======== RECORDS ========
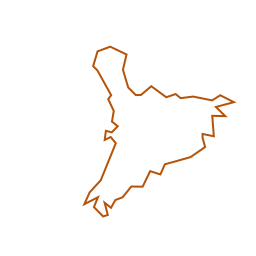 the district of Moore, Tennessee, United States of America, rotated 39°
{"feature_id": "52423323B16895111765374", "entity_name": "Moore", "entity_type": "district", "adm_level": 2, "iso_a3": "USA", "parent_name": "United States of America", "parent_adm1": "Tennessee", "projection": "mercator", "projection_center": [-86.361, 35.268], "detail": "fine", "context": "isolated", "style": "outline", "palette": "amber", "viewbox_px": 256, "rotation_deg": 39, "n_neighbors": 0, "source": "geoboundaries", "source_scale": "gbopen_adm2", "svg_char_len": 758}
<svg xmlns="http://www.w3.org/2000/svg" viewBox="0 0 256 256"><g transform="rotate(39 128 128)"><path d="M194.0,41.3L179.1,44.5L176.0,53.6L158.8,62.6L150.1,71.7L143.7,71.6L138.4,80.0L119.8,80.9L117.3,94.1L113.4,97.5L102.7,96.4L87.4,85.9L80.6,71.8L63.0,76.0L56.1,87.6L62.0,101.9L67.9,102.5L94.3,113.1L94.4,118.0L106.2,123.7L111.5,133.1L118.9,133.1L118.1,141.6L112.6,144.1L117.4,151.9L120.2,145.9L128.1,147.5L139.7,185.7L138.7,202.1L142.0,214.7L148.2,200.7L151.3,210.9L164.3,212.4L167.0,208.3L156.9,200.8L165.0,200.7L163.5,191.9L167.4,185.3L167.4,171.4L176.3,164.4L172.4,147.6L182.4,143.7L179.5,133.0L194.9,111.3L199.9,94.3L192.1,88.7L189.7,85.7L199.9,80.4L185.8,65.5L196.1,57.6L183.1,56.3L194.0,41.3Z" fill="none" stroke="#b45309" stroke-width="2"/></g></svg>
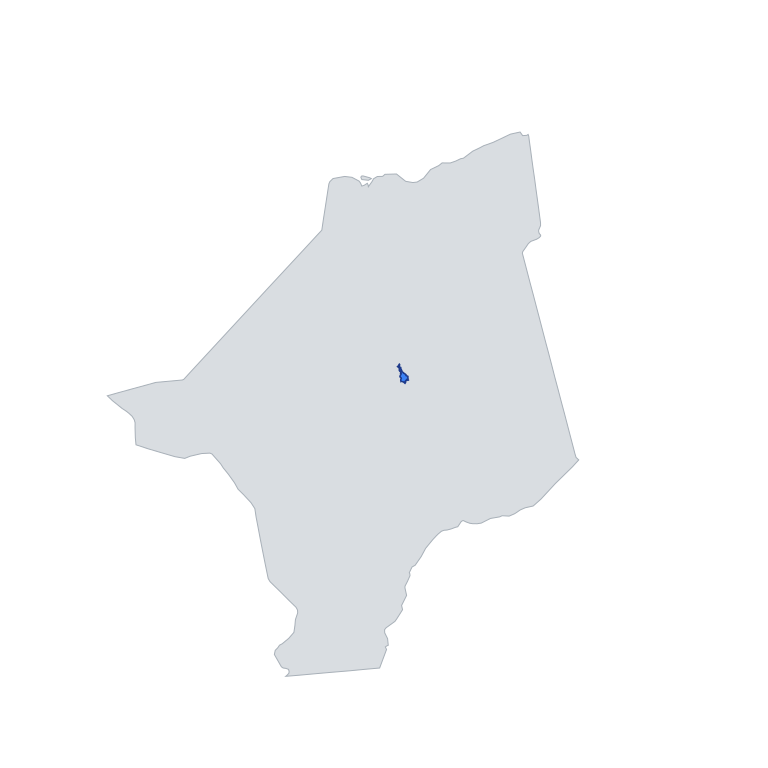 North Imenti, Eastern, Kenya (highlighted), rotated 223°
{"feature_id": "3690345B12906040129315", "entity_name": "North Imenti", "entity_type": "district", "adm_level": 2, "iso_a3": "KEN", "parent_name": "Kenya", "parent_adm1": "Eastern", "projection": "robinson", "projection_center": [37.763, 0.044], "detail": "fine", "context": "in_parent", "style": "filled", "palette": "blue", "viewbox_px": 768, "rotation_deg": 223, "n_neighbors": 0, "source": "geoboundaries", "source_scale": "gbopen_adm2", "svg_char_len": 5802}
<svg xmlns="http://www.w3.org/2000/svg" viewBox="0 0 768 768"><g transform="rotate(223 384 384)"><path d="M189.8,461.3L189.7,451.9L190.8,428.0L190.7,407.0L191.7,396.5L196.3,389.8L198.4,385.0L200.0,378.2L202.4,372.7L207.8,368.2L208.8,365.7L214.5,358.2L218.0,348.6L220.6,345.3L223.9,342.3L226.2,340.7L229.9,339.1L232.9,338.2L233.4,337.4L233.7,335.9L232.7,329.9L234.0,327.9L236.0,323.9L238.3,320.2L240.4,317.9L241.6,315.4L242.1,311.2L242.2,308.2L242.2,303.4L241.5,292.3L239.1,283.1L237.6,272.7L238.7,269.3L236.8,263.2L235.8,262.9L234.3,261.6L232.3,255.9L230.8,250.6L229.8,249.3L223.3,244.8L220.1,234.0L216.5,231.6L214.5,220.9L214.1,217.9L216.2,207.2L216.0,204.7L213.8,202.5L207.7,200.2L202.7,195.8L203.4,194.2L203.7,192.6L201.1,191.6L193.5,173.3L203.3,162.4L213.2,151.2L225.9,137.2L237.5,124.3L247.5,113.1L256.5,103.2L256.3,105.1L256.3,107.6L257.4,109.1L259.2,110.2L261.8,109.1L264.1,107.5L266.2,107.2L279.7,111.4L281.9,115.0L281.8,118.8L282.3,121.7L281.3,124.5L280.2,133.1L280.5,140.9L284.5,146.7L288.1,151.3L291.0,157.7L293.1,159.7L296.0,160.7L305.3,160.9L318.9,161.4L332.1,161.7L333.3,161.9L336.1,162.8L348.2,171.4L359.3,179.4L368.7,186.2L377.8,192.9L386.7,199.4L393.5,204.8L400.3,206.5L411.3,207.3L418.9,207.5L426.0,209.8L436.4,211.9L444.3,213.0L449.0,214.2L462.1,215.5L464.2,214.7L470.0,208.7L476.5,199.0L479.0,193.7L487.3,188.3L502.0,180.9L512.4,175.7L523.9,170.4L529.1,175.0L536.3,182.3L539.6,185.9L542.2,187.5L546.1,188.6L550.8,188.6L553.4,188.4L558.8,187.5L571.2,186.6L578.3,186.7L572.4,196.4L565.2,208.1L552.0,229.5L541.9,240.8L534.3,249.3L533.6,250.8L533.7,260.3L533.8,283.6L534.0,330.1L534.2,376.5L534.3,423.0L534.4,446.2L534.4,454.1L541.1,463.8L547.6,473.4L556.2,486.0L560.8,492.8L561.6,495.0L561.4,499.5L554.3,509.0L548.4,513.3L540.6,515.4L538.3,515.0L535.2,513.6L534.0,515.9L533.1,519.4L531.3,518.7L530.0,517.6L530.8,523.9L531.6,527.0L530.4,531.2L526.6,534.9L526.3,538.0L518.1,546.1L506.4,547.0L500.3,551.0L497.5,554.3L495.4,561.5L496.2,572.6L492.9,581.1L492.3,585.3L486.3,590.8L483.6,595.9L481.6,601.0L479.9,603.3L477.9,614.8L475.1,621.9L474.3,624.2L473.6,626.3L471.4,630.4L470.0,633.2L469.0,635.1L461.9,653.0L456.3,661.1L452.0,660.2L449.1,663.3L448.8,664.8L447.2,664.0L443.6,661.0L436.1,654.9L428.7,648.8L421.2,642.7L413.7,636.7L406.3,630.6L398.8,624.5L391.3,618.4L383.9,612.3L379.5,608.7L377.5,606.6L376.0,602.4L375.3,601.3L373.3,600.0L370.9,599.7L370.3,598.9L370.3,596.9L371.1,594.0L373.9,588.4L374.2,585.1L373.6,581.3L372.8,575.4L372.0,574.0L367.1,570.9L356.7,564.3L346.3,557.7L335.9,551.2L325.5,544.6L315.2,538.1L304.8,531.5L294.4,524.9L284.0,518.4L273.6,511.8L263.3,505.2L252.9,498.7L242.5,492.1L232.1,485.6L221.7,479.0L211.3,472.4L201.0,465.9L197.1,463.4L193.5,461.3L189.8,461.3ZM535.1,525.1L533.3,525.6L534.3,522.4L539.6,518.4L541.8,519.3L542.2,520.2L542.1,521.0L541.2,521.9L535.1,525.1Z" fill="#d9dde1" stroke="#a8b0b8" stroke-width="1"/><path d="M368.8,403.4L368.8,403.5L369.0,403.5L369.5,403.4L369.6,403.5L369.7,403.9L369.8,404.1L370.0,404.3L370.4,404.5L370.5,404.5L370.7,404.9L370.8,404.9L371.0,405.0L371.3,405.2L371.4,405.3L371.5,405.3L371.6,405.5L371.6,405.8L371.8,405.9L372.0,405.9L372.1,405.7L372.4,405.6L372.5,405.6L372.8,405.5L373.0,405.4L373.4,405.4L373.5,405.3L373.7,405.5L373.9,405.4L374.0,405.5L374.1,405.4L374.4,405.5L374.5,405.6L374.9,405.7L374.9,405.8L375.0,405.8L375.1,405.7L375.3,405.7L375.5,405.6L375.9,405.7L376.0,405.7L376.3,405.6L376.6,405.5L376.7,405.4L376.8,405.5L377.0,405.5L377.0,405.4L377.3,405.3L377.5,405.3L377.8,405.5L378.0,405.4L378.3,405.4L378.5,405.4L378.9,405.3L379.0,405.3L379.4,405.5L379.5,405.6L379.8,405.8L380.1,405.9L380.3,405.8L380.5,405.9L380.6,406.0L380.8,406.2L381.0,406.3L381.2,406.2L381.3,406.3L381.5,406.5L382.1,406.6L382.3,406.8L382.3,406.7L382.5,406.7L382.5,406.8L382.5,406.7L382.7,406.8L382.7,406.7L382.8,406.7L383.0,406.6L383.3,406.7L383.5,406.7L383.5,406.8L383.4,406.8L383.5,406.9L383.6,407.0L383.8,407.0L384.0,407.1L384.1,407.3L384.3,407.4L384.6,407.3L384.8,407.4L384.8,407.5L385.0,407.7L385.0,407.8L385.3,408.0L385.4,408.3L385.5,408.5L385.8,408.9L385.9,409.1L386.0,409.3L386.0,409.5L386.1,409.3L386.3,409.2L386.3,408.9L386.2,408.8L386.2,408.7L386.3,408.5L386.3,408.4L386.2,408.2L385.9,408.0L385.9,407.9L385.7,407.9L385.6,407.7L385.6,407.3L385.7,407.2L385.8,407.0L385.8,406.9L385.9,406.7L385.9,406.3L386.0,406.2L386.0,405.9L385.9,405.9L385.7,406.0L385.3,406.0L385.2,406.1L384.9,406.1L384.7,406.2L384.6,406.3L384.5,406.2L384.3,406.3L384.2,406.2L383.9,406.0L383.8,405.9L383.6,405.9L383.4,405.8L383.4,405.7L383.2,405.6L382.9,405.5L382.8,405.4L382.7,405.2L382.6,404.9L382.5,404.7L382.4,404.7L382.2,404.6L382.0,404.4L381.8,404.5L381.7,404.5L381.7,404.3L381.4,404.2L381.3,404.3L381.2,404.2L381.1,404.3L380.8,404.4L380.6,404.3L380.4,404.3L380.4,404.2L380.2,404.1L379.9,404.0L379.8,403.9L379.7,403.8L379.5,403.7L379.4,403.7L379.2,403.7L379.1,403.4L378.9,403.3L378.9,403.2L378.7,403.3L378.6,403.2L378.5,403.3L378.4,403.2L378.2,402.7L378.1,402.4L378.0,402.2L378.1,401.8L378.1,401.7L378.0,401.4L377.7,400.8L377.6,400.5L377.4,400.5L377.3,400.4L377.2,400.4L377.1,400.2L376.9,400.1L376.7,400.2L376.4,400.0L376.2,400.0L375.8,400.1L375.6,400.2L375.4,400.1L375.3,399.9L375.0,399.7L375.0,399.4L374.9,398.9L374.8,398.7L374.6,398.6L374.2,398.0L374.0,397.8L373.9,397.8L373.7,397.8L373.6,397.7L373.6,397.8L373.3,397.9L373.1,397.9L372.7,397.9L372.1,398.2L371.9,398.4L371.7,398.7L371.0,398.7L370.9,398.8L370.7,398.8L369.7,398.8L369.1,398.8L369.2,399.7L369.5,399.7L369.7,399.4L369.6,399.1L369.9,399.1L370.1,399.5L370.3,399.8L370.3,400.0L370.2,400.2L370.1,400.4L370.2,400.5L370.3,400.7L370.4,400.9L370.3,401.0L370.0,401.1L370.0,401.8L370.4,401.7L370.4,402.0L369.9,402.2L369.8,402.3L370.0,402.5L370.3,402.9L370.1,403.0L369.9,403.1L369.7,403.1L369.3,403.2L369.2,403.3L368.9,403.3L368.8,403.4Z" fill="#3b82f6" stroke="#1e3a8a" stroke-width="1.5"/></g></svg>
========
» YOUR GOAL: Copy the items word for word, from the first line through the line containing "North Imenti, Eastern, Kenya", including that line. Leave the pictures out of your copy.

» OUTPUT OF THE TASK:
 the district of Moore, Tennessee, United States of America, rotated 39°
{"feature_id": "52423323B16895111765374", "entity_name": "Moore", "entity_type": "district", "adm_level": 2, "iso_a3": "USA", "parent_name": "United States of America", "parent_adm1": "Tennessee", "projection": "mercator", "projection_center": [-86.361, 35.268], "detail": "fine", "context": "isolated", "style": "outline", "palette": "amber", "viewbox_px": 256, "rotation_deg": 39, "n_neighbors": 0, "source": "geoboundaries", "source_scale": "gbopen_adm2", "svg_char_len": 758}
<svg xmlns="http://www.w3.org/2000/svg" viewBox="0 0 256 256"><g transform="rotate(39 128 128)"><path d="M194.0,41.3L179.1,44.5L176.0,53.6L158.8,62.6L150.1,71.7L143.7,71.6L138.4,80.0L119.8,80.9L117.3,94.1L113.4,97.5L102.7,96.4L87.4,85.9L80.6,71.8L63.0,76.0L56.1,87.6L62.0,101.9L67.9,102.5L94.3,113.1L94.4,118.0L106.2,123.7L111.5,133.1L118.9,133.1L118.1,141.6L112.6,144.1L117.4,151.9L120.2,145.9L128.1,147.5L139.7,185.7L138.7,202.1L142.0,214.7L148.2,200.7L151.3,210.9L164.3,212.4L167.0,208.3L156.9,200.8L165.0,200.7L163.5,191.9L167.4,185.3L167.4,171.4L176.3,164.4L172.4,147.6L182.4,143.7L179.5,133.0L194.9,111.3L199.9,94.3L192.1,88.7L189.7,85.7L199.9,80.4L185.8,65.5L196.1,57.6L183.1,56.3L194.0,41.3Z" fill="none" stroke="#b45309" stroke-width="2"/></g></svg>
 North Imenti, Eastern, Kenya (highlighted), rotated 223°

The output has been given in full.